Document passage START

The negative effects of fossil fuels have been speculated upon and known for a long time. The larger scale concerns, awareness, and now actions have largely occurred in the last 25 years. Many people actually think that it was Al Gore who first alerted humanity to the issue of Climate Change.
Here is a partial list of expressed concerns from the last 100 years.
In March of 1915, Alexander Graham Bell gave a speech that addressed energy use and climate change. He stated that the oil and coal industries should not be solely relied upon as they are being taken out of the ground and cannot be replaced. He went on to say that humanity should harness natural power such as tidal power and solar panels. According to his grandson Bell had drawn sketches of solar panels sitting on rooftops. Just think, one of the greatest inventors of all time was concerned about the consequences of using fossil fuels 102 years ago!
In a 1958 Bell Telephone Science Hour there was a show – directed by Frank Capra – that strongly suggested that humanity, with the fossil fuel by-product of CO2, could be triggering a change in climate. It was mentioned that several degrees of warming would melt the polar ice caps and create a “great inland sea in America”.
In 1962, was the publishing of “Silent Spring” by Rachel Carson, often looked to as the beginning of the “environmental movement”.
In 1965, President Johnson was informed by his Presidential Scientific Advisory Committee that Climate Change might be real. In a speech before Congress in February 1965, President Johnson stated:
“This generation has altered the atmosphere on a global scale through radioactive materials and a steady increase in Carbon Dioxide from fossil fuels.”
In 1968 when we saw the first picture of the whole earth from space. Then 1970 was the first earth day. Then 1971 was the first time in history that humanity consumed more earth resources than the earth could replenish in a year. [We are now at 1.7 earth’s resources consumed in a year].
In 1973, the movie “Soylent Green” famously presented a planet with year around heat waves.
In 1988 the legendary scientist James Hansen resigned from NASA as he felt he was not being allowed to speak freely about the science of Climate Change.
Al Gore’s “Inconvenient Truth” came out in 2006.
So, for the last 100 years there has been the concern, scientific discussion and popular cultural references to Climate Change, warming of the planet and the danger of what it might do. As of today, we have yet to do what is necessary to slow it down.

Document passage END

### Assignment A
According to the passage on early warnings about climate change, which natural power sources did Alexander Graham Bell say humanity should harness in his 1915 speech?
### Assignment B
Write the next part of the passage on early warnings about climate change, picking up after its final sentence.

Information shown START

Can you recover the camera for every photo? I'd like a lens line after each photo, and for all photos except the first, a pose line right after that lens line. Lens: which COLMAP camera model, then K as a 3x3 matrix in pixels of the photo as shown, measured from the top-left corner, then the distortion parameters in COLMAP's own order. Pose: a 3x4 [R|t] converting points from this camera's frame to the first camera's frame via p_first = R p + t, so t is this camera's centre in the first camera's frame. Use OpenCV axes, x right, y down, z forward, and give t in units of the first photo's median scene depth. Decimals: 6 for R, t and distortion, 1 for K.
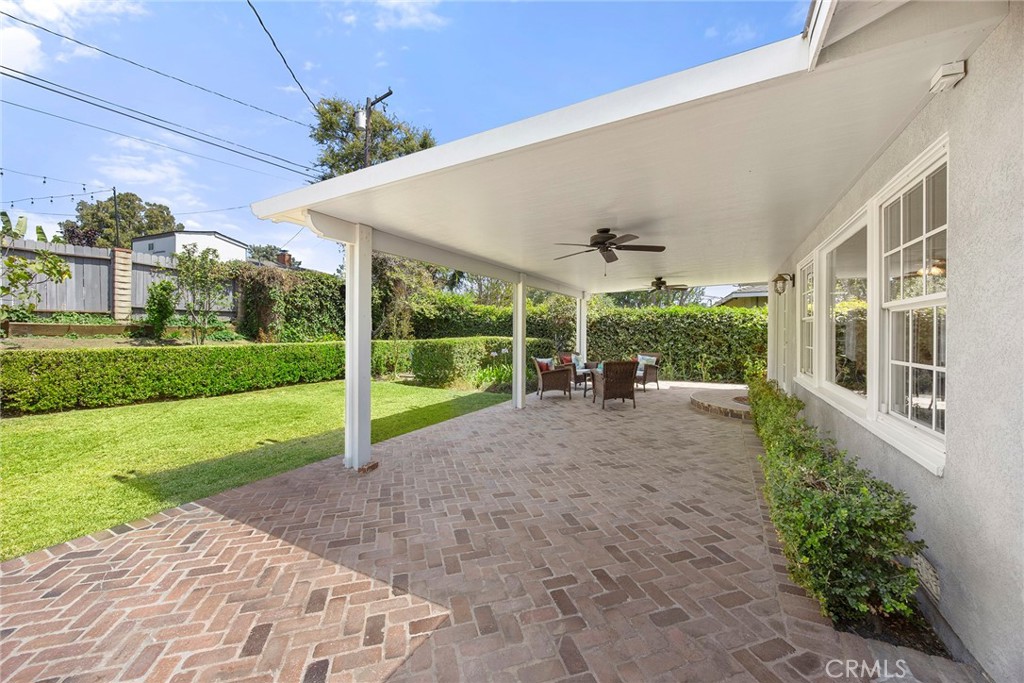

Information shown END

### Answer area A
Tidal power and solar panels.

### Answer area B
Humanity has continued to increase fossil fuel emissions and the average temperature of the planet has now increased to more than one degree centigrade. Two degrees is considered truly catastrophic. The Paris Climate Accord was initially thought to do this. Updated science points to the reality that the Accord may be able- with full, non-enforceable cooperation – to only be good enough to keep the temperature increase to 3, 4 or possibly 5 degrees centigrade. However, we are already living with catastrophes with the current level of warming. Huge losses from fires, floods, ever more frequent and intense storms continue to increase every year.
In a blog post in September 2015, I forecast that 2015-2016 would be the peak of fossil fuel emissions. I made this forecast as 2014-2015 were the first two consecutive years in decades that greenhouse gas emissions did not increase but stayed the same. They also did not go up in 2016, so I thought we had reached the peak. As a futurist and co-author of a book and co-founder of a non-profit to face Climate Change I felt optimistic that a corner had been turned.
Well it looks like I was wrong and overly optimistic.
In the November 13, 2017 Washington Post is an article titled:
“Fossil fuel emissions will reach an all-time high in 2017, scientists say – dashing hopes of progress”.
The United States and Europe have been slightly down trending greenhouse gas emissions since the beginning of the Great Recession but the growth of emissions from China, India and most of the rest of the world have skyrocketed. This leads to a key point many people forget. This is a planetary problem. Everyone is downstream or down-wind from someone else. The atmosphere accepts CO2 regardless of national origin.
In the same week, some 15,000 scientists, members of the Alliance of World Scientists issued a stark “Warning to Humanity.” Once again the ongoing 6th extinction event now occurring was mentioned, along with some major, urgent actions to take to keep this mass extinction event from running its course. In each of the prior five extinction events 71-97% of all species became extinct and it took 20-100 million years to have a new biosphere develop.
The current extinction rate is 150+ species per day. This is an estimated 1,000-10,000 greater than the background or natural rate. Greater than any time since the last mass extinction event 66 million years which ended the reign of the dinosaurs. The five previous extinction events were caused by various events. This current extinction event is the first ever caused by a single species, humans.
The truth of Climate Change is NOT that we are trying to” save the planet”. The planet is expected to be around for another 3.5 billion years. Climate Change is about saving ourselves from ourselves.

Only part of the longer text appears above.